God’s Message To Us:
“Let Me work in your life.” You know God actually wants to help us? Over and over in the Bible He eagerly explains to us the blessings He is ready and willing and able to pour into our lives. He talks to us about His power and His love. He gives us glimpses of the plans He has for us. We don’t need to make a bargain with God to get Him to help us. He isn’t angrily ruining our lives as payback for the bad things we’ve done in the past. He loves us. He wants to wow us, to blow our minds, to change our lives. The only person standing in His way is us. He won’t force us. We must decide. Choose Jesus.
What do you think? What do you think of Tamar’s story? Do you forgive Judah? Why, in your opinion, did God include this chapter in the Bible?
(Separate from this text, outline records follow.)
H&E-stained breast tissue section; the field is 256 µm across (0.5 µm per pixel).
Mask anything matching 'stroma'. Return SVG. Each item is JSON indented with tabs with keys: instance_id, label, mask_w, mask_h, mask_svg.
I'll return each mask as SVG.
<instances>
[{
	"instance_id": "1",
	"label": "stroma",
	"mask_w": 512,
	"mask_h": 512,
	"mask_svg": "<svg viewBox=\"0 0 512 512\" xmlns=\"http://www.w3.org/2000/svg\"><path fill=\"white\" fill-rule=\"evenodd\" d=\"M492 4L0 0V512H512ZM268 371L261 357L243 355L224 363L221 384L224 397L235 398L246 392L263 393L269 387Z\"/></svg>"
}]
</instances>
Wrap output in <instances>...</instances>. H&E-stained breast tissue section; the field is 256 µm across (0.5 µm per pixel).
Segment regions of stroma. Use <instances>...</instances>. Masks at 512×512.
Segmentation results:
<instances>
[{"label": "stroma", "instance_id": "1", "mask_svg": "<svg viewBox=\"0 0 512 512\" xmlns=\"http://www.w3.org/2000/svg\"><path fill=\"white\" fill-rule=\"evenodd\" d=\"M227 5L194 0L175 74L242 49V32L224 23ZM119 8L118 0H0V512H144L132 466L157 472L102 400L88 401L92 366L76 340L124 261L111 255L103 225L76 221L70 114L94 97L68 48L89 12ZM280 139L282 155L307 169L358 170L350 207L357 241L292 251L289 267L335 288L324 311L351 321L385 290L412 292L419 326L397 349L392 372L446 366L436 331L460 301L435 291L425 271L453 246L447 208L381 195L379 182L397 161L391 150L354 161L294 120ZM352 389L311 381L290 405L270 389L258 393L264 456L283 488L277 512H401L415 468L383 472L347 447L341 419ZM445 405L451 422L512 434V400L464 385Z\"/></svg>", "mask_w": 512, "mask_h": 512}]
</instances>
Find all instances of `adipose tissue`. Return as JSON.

2 thoughts on “Redirecting The Blame (Genesis 38)”
The main reason why this chapter was included in the Bible is because of the genealogy of Jesus. I love the fact that God is indeed a healer. God is a fixer. This chapter shows that God can mend and heal the messiest situation, because this one was very, very messy.
That’s a good point! I would have had no idea where to start to help this situation, but God fixed it and He healed those involved, especially Judah. He is so powerful and wise.